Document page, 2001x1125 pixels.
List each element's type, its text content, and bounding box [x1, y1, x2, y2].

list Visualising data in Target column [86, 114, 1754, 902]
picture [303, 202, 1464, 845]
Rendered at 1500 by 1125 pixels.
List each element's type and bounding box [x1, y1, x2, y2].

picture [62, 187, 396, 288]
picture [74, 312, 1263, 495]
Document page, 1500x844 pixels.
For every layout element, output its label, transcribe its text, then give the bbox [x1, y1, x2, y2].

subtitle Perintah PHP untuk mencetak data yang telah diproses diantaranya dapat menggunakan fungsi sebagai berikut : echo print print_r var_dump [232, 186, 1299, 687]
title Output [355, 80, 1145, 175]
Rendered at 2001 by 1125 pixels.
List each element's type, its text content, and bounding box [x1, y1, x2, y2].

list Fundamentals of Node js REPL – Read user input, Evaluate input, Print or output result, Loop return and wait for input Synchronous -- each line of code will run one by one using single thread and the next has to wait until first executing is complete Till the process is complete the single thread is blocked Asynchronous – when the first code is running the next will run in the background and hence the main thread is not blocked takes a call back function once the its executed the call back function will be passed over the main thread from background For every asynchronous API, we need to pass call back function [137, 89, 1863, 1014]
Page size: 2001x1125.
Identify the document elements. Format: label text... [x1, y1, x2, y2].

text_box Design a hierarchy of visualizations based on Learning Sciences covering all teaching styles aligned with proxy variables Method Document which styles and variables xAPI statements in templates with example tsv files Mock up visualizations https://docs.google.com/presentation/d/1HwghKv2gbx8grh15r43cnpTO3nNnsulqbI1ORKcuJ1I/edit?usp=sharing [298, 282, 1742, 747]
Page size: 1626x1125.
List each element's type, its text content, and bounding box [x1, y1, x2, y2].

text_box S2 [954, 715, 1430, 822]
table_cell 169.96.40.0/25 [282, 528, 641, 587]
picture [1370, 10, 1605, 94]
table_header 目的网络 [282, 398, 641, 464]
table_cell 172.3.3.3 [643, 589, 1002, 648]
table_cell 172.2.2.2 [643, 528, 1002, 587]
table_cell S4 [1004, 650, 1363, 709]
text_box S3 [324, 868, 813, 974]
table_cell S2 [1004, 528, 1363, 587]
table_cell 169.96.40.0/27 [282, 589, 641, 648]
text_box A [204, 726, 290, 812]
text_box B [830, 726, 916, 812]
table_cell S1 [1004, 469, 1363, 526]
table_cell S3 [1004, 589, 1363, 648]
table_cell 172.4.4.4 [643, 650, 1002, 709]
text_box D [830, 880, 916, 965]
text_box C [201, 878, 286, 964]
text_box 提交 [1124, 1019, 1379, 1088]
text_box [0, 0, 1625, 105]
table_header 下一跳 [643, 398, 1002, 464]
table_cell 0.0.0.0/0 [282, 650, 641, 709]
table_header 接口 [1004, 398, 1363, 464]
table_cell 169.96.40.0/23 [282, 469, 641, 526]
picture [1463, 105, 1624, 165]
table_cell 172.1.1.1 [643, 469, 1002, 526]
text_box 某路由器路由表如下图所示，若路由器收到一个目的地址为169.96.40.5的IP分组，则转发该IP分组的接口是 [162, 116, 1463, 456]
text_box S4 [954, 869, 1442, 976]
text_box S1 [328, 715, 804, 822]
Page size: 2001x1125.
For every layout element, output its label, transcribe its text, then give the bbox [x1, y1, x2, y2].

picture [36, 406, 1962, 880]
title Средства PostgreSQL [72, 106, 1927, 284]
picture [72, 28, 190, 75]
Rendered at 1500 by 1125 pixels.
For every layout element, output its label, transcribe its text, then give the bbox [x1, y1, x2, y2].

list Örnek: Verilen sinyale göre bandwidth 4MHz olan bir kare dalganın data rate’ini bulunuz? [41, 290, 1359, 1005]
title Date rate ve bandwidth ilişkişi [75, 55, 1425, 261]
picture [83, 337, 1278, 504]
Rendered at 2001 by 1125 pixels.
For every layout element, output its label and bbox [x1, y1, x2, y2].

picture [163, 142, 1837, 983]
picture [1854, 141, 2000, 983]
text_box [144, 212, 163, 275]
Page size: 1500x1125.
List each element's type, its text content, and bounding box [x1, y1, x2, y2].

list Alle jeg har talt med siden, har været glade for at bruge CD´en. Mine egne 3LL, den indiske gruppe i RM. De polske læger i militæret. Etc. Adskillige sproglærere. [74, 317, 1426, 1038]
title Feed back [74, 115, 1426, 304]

◆ ◆ ◆ ◆

_WHAT YOU ARE ASKED TO DO:_
When a line in the listing has the word "size", return that line.

_SOLVED PROBLEM:_
Page size: 2001x1125.
Page size: 1626x1125.
Page size: 2001x1125.
Page size: 1500x1125.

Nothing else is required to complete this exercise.